Pressure effect on the electronic transport properties of Fe$_{1+y}$Te$_{1-x}$Se$_{x}$

We present a systematic study of electronic transport as function of pressure up to 25 kbar of Fe$_{+y}$Te$_{1-x}$Se$_{x}$ single crystalline samples (with $y=0.02$, 0.05, and $x=0$, 0.2, and 0.3). Pressure is demonstrated to be a clean control parameter to drive the system with high Fe-excess through the metal-insulator (MIT) transition, in analogy with increasing the Se-doping or reducing the Fe-excess.
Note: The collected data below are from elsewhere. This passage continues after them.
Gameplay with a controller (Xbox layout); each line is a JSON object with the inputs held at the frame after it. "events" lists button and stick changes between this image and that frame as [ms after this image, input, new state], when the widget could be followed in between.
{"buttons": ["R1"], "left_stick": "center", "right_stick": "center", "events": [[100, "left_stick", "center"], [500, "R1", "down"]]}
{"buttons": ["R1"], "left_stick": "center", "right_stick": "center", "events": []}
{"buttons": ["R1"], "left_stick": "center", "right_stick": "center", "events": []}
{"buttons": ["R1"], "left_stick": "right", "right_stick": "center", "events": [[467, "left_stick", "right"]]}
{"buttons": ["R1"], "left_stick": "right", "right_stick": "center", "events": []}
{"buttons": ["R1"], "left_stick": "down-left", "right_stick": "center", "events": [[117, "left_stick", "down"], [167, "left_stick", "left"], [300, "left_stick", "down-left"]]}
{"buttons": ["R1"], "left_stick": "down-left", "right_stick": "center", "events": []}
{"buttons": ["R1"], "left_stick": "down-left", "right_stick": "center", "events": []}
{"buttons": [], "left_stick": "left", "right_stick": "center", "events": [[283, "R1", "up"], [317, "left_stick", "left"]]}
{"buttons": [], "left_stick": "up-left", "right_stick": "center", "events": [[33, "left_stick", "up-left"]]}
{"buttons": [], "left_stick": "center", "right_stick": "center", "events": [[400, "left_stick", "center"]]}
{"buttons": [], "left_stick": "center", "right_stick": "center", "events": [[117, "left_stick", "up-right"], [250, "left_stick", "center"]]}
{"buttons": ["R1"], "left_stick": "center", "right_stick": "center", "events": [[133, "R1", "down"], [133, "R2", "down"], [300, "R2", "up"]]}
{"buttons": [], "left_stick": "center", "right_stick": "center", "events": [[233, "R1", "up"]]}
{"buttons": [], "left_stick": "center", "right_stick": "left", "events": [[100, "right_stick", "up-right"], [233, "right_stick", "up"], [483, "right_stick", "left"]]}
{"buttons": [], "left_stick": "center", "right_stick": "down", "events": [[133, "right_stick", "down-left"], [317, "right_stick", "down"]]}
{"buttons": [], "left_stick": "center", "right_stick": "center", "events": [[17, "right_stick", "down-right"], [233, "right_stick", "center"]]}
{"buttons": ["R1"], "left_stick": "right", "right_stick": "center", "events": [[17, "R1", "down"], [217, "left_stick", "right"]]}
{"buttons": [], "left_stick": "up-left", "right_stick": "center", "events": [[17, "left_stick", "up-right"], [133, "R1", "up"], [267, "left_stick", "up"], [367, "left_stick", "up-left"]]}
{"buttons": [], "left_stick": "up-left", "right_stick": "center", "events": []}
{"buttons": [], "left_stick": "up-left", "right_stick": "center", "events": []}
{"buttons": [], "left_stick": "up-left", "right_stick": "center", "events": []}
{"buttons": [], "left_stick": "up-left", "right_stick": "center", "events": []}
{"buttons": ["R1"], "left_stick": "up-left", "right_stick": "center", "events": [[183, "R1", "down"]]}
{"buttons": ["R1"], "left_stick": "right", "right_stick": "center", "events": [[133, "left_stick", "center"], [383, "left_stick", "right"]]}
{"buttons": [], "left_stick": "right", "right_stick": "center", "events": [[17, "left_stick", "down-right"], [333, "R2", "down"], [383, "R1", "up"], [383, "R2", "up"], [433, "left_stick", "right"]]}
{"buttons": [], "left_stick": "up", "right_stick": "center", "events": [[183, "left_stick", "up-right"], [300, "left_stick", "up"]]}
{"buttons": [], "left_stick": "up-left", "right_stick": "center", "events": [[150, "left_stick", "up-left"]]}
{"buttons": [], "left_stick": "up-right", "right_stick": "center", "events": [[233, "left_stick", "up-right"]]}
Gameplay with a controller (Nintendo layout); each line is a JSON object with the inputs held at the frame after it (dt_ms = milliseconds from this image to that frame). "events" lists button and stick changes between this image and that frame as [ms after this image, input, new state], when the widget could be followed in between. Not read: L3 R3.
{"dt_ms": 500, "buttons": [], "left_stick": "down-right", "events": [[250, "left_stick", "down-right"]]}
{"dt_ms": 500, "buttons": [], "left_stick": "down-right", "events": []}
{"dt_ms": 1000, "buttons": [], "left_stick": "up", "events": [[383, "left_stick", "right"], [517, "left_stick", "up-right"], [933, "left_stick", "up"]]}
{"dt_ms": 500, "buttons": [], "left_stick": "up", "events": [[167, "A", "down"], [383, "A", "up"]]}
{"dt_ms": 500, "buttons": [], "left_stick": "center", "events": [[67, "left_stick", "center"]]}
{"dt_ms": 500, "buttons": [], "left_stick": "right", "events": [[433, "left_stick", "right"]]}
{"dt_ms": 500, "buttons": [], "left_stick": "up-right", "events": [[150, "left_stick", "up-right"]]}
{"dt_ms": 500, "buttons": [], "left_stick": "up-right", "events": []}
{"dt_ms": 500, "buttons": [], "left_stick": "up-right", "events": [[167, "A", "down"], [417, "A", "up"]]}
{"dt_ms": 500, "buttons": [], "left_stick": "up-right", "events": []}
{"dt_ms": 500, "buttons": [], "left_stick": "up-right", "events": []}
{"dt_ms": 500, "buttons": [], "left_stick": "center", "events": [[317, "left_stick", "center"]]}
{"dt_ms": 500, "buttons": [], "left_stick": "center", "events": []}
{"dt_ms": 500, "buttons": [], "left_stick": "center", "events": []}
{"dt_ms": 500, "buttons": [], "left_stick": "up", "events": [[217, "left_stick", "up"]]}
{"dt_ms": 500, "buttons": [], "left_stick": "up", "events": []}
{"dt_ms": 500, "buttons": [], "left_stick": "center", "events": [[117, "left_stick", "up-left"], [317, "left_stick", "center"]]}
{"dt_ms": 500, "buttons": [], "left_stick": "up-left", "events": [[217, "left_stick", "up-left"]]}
The scaling of resistivity $\rho (T, p)$ below 50 K identified a critical pressure of $p_{c}=8$ kbar which separates non-metallic and metallic temperature dependences. At the $p_{c}$ the low-temperature sheet resistance is in the 6.5 k$\Omega$/square range. The Seebeck coefficient ($S$) at $p_{c}$ changes sign from negative to positive indicating a change in the electronic structure and in the balance between the electron and hole carriers. The $S$ at the highest pressure exhibits low positive values similar to the metallic, superconducting cuprates. The critical MIT behavior, related to a quantum phase transition, indicates a universality of the Fe- and Cu-based high-$T_{c}$ superconductors.